=== Reading passage ===
Two important takeaways here: One, don’t be afraid to look at your mistakes. Even if you cringe, bring a kind, compassionate approach to your self-assessment and just analyze what happened. Lindsey found that her crashes were a result of pushing things just a bit too far. What is it that pulls you off track or causes mistakes? Only you can answer that, but it’s worth considering.

As for the second takeaway — sometimes we have to crash in order to push boundaries. If we never take risks, we’ll never expand, and we always want to be expanding in some way. Now obviously, there are some things you want to push and some things you don’t. And unless you’re an Olympic athlete with a team of doctors, hopefully, you’re not pushing yourself in ways that could do you serious physical harm. But think about it — where could you stretch to your edge just a little bit?
=== Dataset entries ===
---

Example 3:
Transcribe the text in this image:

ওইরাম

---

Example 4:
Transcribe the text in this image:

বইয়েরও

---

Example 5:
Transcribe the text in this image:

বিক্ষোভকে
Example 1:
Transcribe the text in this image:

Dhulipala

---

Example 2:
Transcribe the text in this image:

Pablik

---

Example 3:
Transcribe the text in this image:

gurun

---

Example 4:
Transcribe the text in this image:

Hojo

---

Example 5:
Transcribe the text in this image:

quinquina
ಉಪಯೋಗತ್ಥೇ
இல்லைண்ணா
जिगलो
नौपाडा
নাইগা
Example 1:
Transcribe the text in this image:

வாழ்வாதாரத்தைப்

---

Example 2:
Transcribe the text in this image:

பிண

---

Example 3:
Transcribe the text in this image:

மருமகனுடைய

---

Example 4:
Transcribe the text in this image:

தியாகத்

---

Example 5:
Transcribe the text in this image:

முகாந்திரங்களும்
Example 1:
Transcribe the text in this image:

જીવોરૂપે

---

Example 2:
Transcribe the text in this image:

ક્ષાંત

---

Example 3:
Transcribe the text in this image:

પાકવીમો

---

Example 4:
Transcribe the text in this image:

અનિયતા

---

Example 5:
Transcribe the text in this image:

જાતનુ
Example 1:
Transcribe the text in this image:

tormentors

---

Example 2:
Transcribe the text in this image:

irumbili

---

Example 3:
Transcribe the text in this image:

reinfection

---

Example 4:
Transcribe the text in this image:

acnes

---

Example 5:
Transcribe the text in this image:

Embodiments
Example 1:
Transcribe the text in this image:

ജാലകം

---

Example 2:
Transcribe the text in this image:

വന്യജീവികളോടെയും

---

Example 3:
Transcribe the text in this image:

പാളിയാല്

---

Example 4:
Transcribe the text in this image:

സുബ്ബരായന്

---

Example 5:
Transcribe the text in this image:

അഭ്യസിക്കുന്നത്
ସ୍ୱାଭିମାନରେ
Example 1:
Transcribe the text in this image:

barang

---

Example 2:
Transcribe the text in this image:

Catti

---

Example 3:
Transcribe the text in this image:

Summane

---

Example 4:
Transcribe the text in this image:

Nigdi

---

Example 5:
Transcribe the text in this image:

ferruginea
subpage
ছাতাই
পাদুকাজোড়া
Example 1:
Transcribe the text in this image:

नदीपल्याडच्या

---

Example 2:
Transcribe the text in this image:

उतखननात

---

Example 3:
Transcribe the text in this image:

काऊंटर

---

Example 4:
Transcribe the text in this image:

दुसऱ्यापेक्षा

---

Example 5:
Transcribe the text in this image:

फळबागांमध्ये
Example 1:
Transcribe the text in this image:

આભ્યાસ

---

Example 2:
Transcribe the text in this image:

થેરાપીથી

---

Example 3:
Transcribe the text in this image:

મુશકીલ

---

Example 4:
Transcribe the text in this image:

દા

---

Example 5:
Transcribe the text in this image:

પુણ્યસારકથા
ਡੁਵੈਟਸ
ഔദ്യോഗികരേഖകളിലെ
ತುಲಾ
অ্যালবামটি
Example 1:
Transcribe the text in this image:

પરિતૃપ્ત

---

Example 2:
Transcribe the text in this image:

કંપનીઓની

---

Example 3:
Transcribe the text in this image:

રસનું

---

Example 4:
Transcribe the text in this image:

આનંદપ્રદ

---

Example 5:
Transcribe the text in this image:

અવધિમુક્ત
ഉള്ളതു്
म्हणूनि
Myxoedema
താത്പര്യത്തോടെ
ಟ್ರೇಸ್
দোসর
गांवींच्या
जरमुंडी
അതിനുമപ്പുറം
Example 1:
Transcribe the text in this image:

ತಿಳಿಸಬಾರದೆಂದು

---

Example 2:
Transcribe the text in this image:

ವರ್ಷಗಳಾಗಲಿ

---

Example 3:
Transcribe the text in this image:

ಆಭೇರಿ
===
Exercise requirements:
1. In the rows from the start through the line containing "reinfection", rename "Transcribe" to "Write out" and reproduce those lines with nothing else altered.
2. Extend the passage about learning from mistakes and pushing boundaries, picking up after its final sentence.

Expected outputs:
1.
---

Example 3:
Write out the text in this image:

ওইরাম

---

Example 4:
Write out the text in this image:

বইয়েরও

---

Example 5:
Write out the text in this image:

বিক্ষোভকে
Example 1:
Write out the text in this image:

Dhulipala

---

Example 2:
Write out the text in this image:

Pablik

---

Example 3:
Write out the text in this image:

gurun

---

Example 4:
Write out the text in this image:

Hojo

---

Example 5:
Write out the text in this image:

quinquina
ಉಪಯೋಗತ್ಥೇ
இல்லைண்ணா
जिगलो
नौपाडा
নাইগা
Example 1:
Write out the text in this image:

வாழ்வாதாரத்தைப்

---

Example 2:
Write out the text in this image:

பிண

---

Example 3:
Write out the text in this image:

மருமகனுடைய

---

Example 4:
Write out the text in this image:

தியாகத்

---

Example 5:
Write out the text in this image:

முகாந்திரங்களும்
Example 1:
Write out the text in this image:

જીવોરૂપે

---

Example 2:
Write out the text in this image:

ક્ષાંત

---

Example 3:
Write out the text in this image:

પાકવીમો

---

Example 4:
Write out the text in this image:

અનિયતા

---

Example 5:
Write out the text in this image:

જાતનુ
Example 1:
Write out the text in this image:

tormentors

---

Example 2:
Write out the text in this image:

irumbili

---

Example 3:
Write out the text in this image:

reinfection

2.
“That’s just kind of how I raced, it was always 110%. … So I think that’s the reason why I was able to be as successful as I was and downhill for as long as I was, but that’s also the reason why I crashed a lot. So it’s kind of a double-edged sword, but … I wouldn’t change it because I think every injury taught me something.” – Lindsey Vonn 

On Mental Health and Life Transitions

Like so many others, Lindsey has struggled with mental health challenges. She spoke candidly about her experiences feeling isolated on the road and feeling depressed. No one is immune from these feelings, even high-achievers.

“Success doesn’t equal happiness. You have to find that on your own.” – Lindsey Vonn

We’ve heard it a thousand times, but it’s worth mentioning again — we’re responsible for our own happiness. Nothing external can create it for us. Since the external world is filled with impermanence, we have to cultivate the ability to be joyful on our own.

Let’s take Lindsey’s career for example. Eventually, she sustained enough injuries and had spent enough time competing to the point where it was time to retire. It was a very difficult decision for Lindsey, and she had to process it the same way we all have to process major life transitions.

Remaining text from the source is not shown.